Dataset entries
-=-=-=-=-

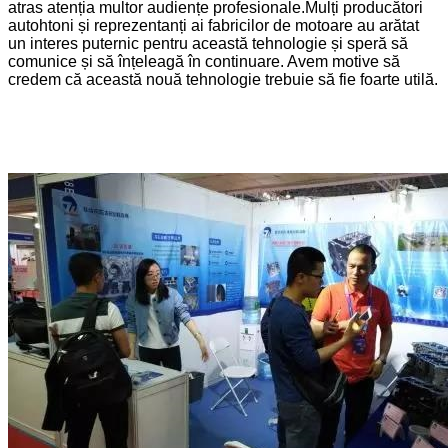
atras atenția multor audiențe profesionale.Mulți producători
autohtoni și reprezentanți ai fabricilor de motoare au arătat
un interes puternic pentru această tehnologie și speră să
comunice și să înțeleagă în continuare. Avem motive să
credem că această nouă tehnologie trebuie să fie foarte utilă.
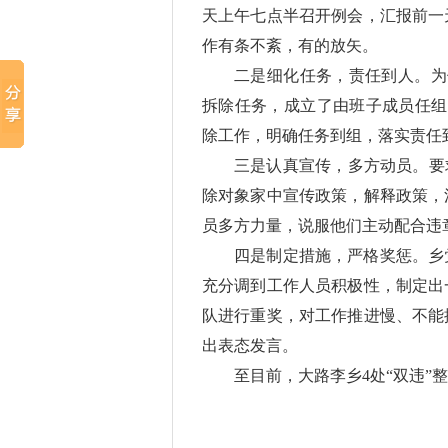
天上午七点半召开例会，汇报前一
作有条不紊，有的放矢。
二是细化任务，责任到人。为
拆除任务，成立了由班子成员任组
除工作，明确任务到组，落实责任
三是认真宣传，多方动员。要
除对象家中宣传政策，解释政策，
员多方力量，说服他们主动配合违
四是制定措施，严格奖惩。乡
充分调到工作人员积极性，制定出
队进行重奖，对工作推进慢、不能
出表态发言。
至目前，大路李乡
4
处“双违”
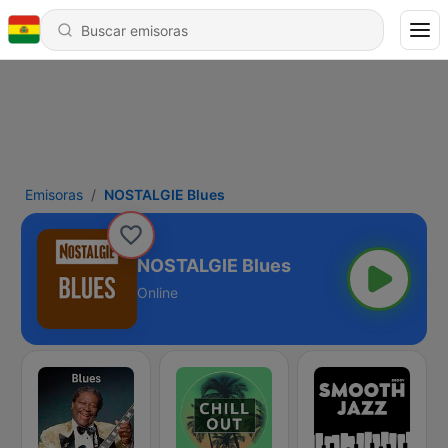
Emisoras
NOSTALGIE Blues
NOSTALGIE Blues
Online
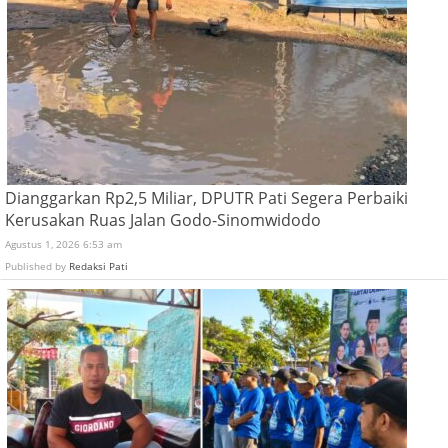
Dianggarkan Rp2,5 Miliar, DPUTR Pati Segera Perbaiki
Kerusakan Ruas Jalan Godo-Sinomwidodo
Agustus 1, 2026 6:53 am
Published by
Redaksi Pati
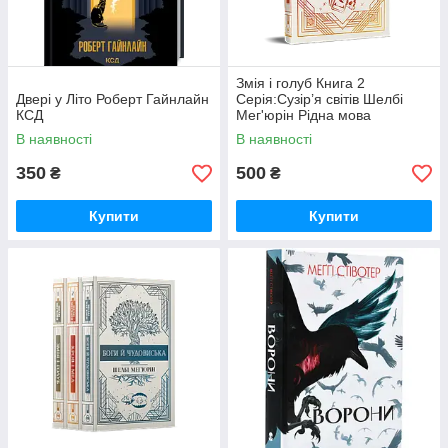
Змія і голуб Книга 2
Двері у Літо Роберт Гайнлайн
Серія:Сузір’я світів Шелбі
КСД
Мег'юрін Рідна мова
В наявності
В наявності
350
500
₴
₴
Купити
Купити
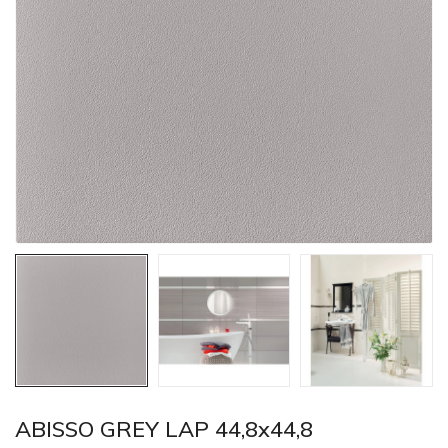
ABISSO GREY LAP 44,8x44,8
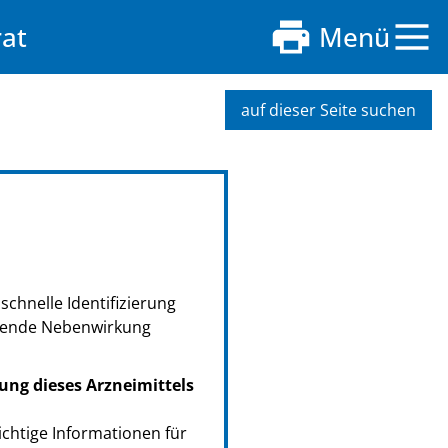
rat
Menü
auf dieser Seite suchen
schnelle Identifizierung
retende Nebenwirkung
ung dieses Arzneimittels
ichtige Informationen für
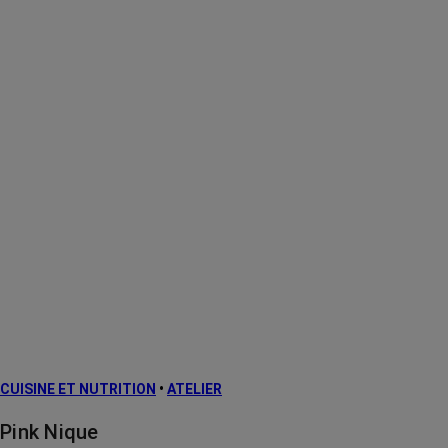
CUISINE ET NUTRITION
•
ATELIER
Pink Nique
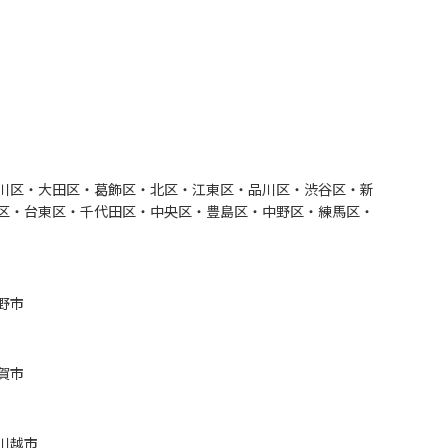
川区・大田区・葛飾区・北区・江東区・品川区・渋谷区・新
区・台東区・千代田区・中央区・豊島区・中野区・練馬区・
野市
賀市
川越市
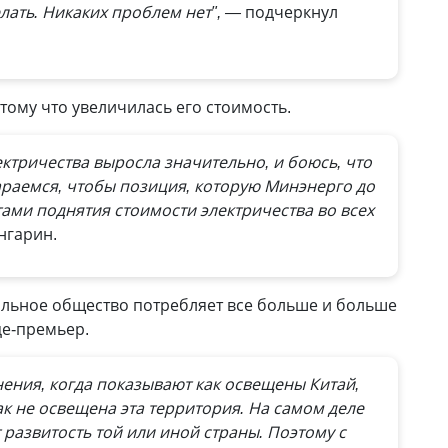
лать. Никаких проблем нет", —
подчеркнул
тому что увеличилась его стоимость.
ектричества выросла значительно, и боюсь, что
араемся, чтобы позиция, которую Минэнерго до
тами поднятия стоимости электричества во всех
нгарин.
альное общество потребляет все больше и больше
це-премьер.
нения, когда показывают как освещены Китай,
к не освещена эта территория. На самом деле
развитость той или иной страны. Поэтому с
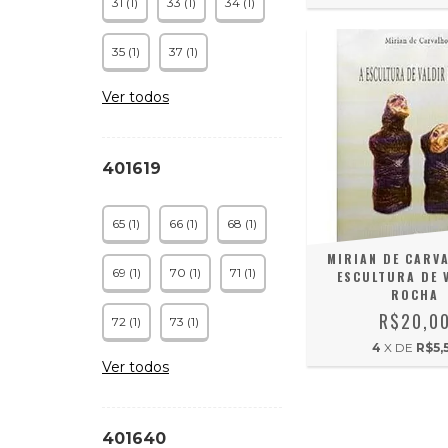
31 (1)
33 (1)
34 (1)
35 (1)
37 (1)
Ver todos
401619
65 (1)
66 (1)
68 (1)
MIRIAN DE CARVA
69 (1)
70 (1)
71 (1)
ESCULTURA DE 
ROCHA
R$20,0
72 (1)
73 (1)
4
X DE
R$5,
Ver todos
401640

-=-=-=-=-

* _DIRECTIONS_: Go through the entries and retype them exactly, except for the images.

* _TASK RESULT_:
atras atenția multor audiențe profesionale.Mulți producători
autohtoni și reprezentanți ai fabricilor de motoare au arătat
un interes puternic pentru această tehnologie și speră să
comunice și să înțeleagă în continuare. Avem motive să
credem că această nouă tehnologie trebuie să fie foarte utilă.
天上午七点半召开例会，汇报前一
作有条不紊，有的放矢。
二是细化任务，责任到人。为
拆除任务，成立了由班子成员任组
除工作，明确任务到组，落实责任
三是认真宣传，多方动员。要
除对象家中宣传政策，解释政策，
员多方力量，说服他们主动配合违
四是制定措施，严格奖惩。乡
充分调到工作人员积极性，制定出
队进行重奖，对工作推进慢、不能
出表态发言。
至目前，大路李乡
4
处“双违”
Emisoras
NOSTALGIE Blues
NOSTALGIE Blues
Online
Dianggarkan Rp2,5 Miliar, DPUTR Pati Segera Perbaiki
Kerusakan Ruas Jalan Godo-Sinomwidodo
Agustus 1, 2026 6:53 am
Published by
Redaksi Pati
Змія і голуб Книга 2
Двері у Літо Роберт Гайнлайн
Серія:Сузір’я світів Шелбі
КСД
Мег'юрін Рідна мова
В наявності
В наявності
350
500
₴
₴
Купити
Купити
ABISSO GREY LAP 44,8x44,8
rat
Menü
auf dieser Seite suchen
schnelle Identifizierung
retende Nebenwirkung
ung dieses Arzneimittels
ichtige Informationen für
CUISINE ET NUTRITION
•
ATELIER
Pink Nique
川区・大田区・葛飾区・北区・江東区・品川区・渋谷区・新
区・台東区・千代田区・中央区・豊島区・中野区・練馬区・
野市
賀市
川越市
лать. Никаких проблем нет", —
подчеркнул
тому что увеличилась его стоимость.
ектричества выросла значительно, и боюсь, что
араемся, чтобы позиция, которую Минэнерго до
тами поднятия стоимости электричества во всех
нгарин.
альное общество потребляет все больше и больше
це-премьер.
нения, когда показывают как освещены Китай,
к не освещена эта территория. На самом деле
развитость той или иной страны. Поэтому с
31 (1)
33 (1)
34 (1)
35 (1)
37 (1)
Ver todos
401619
65 (1)
66 (1)
68 (1)
MIRIAN DE CARVA
69 (1)
70 (1)
71 (1)
ESCULTURA DE 
ROCHA
R$20,0
72 (1)
73 (1)
4
X DE
R$5,
Ver todos
401640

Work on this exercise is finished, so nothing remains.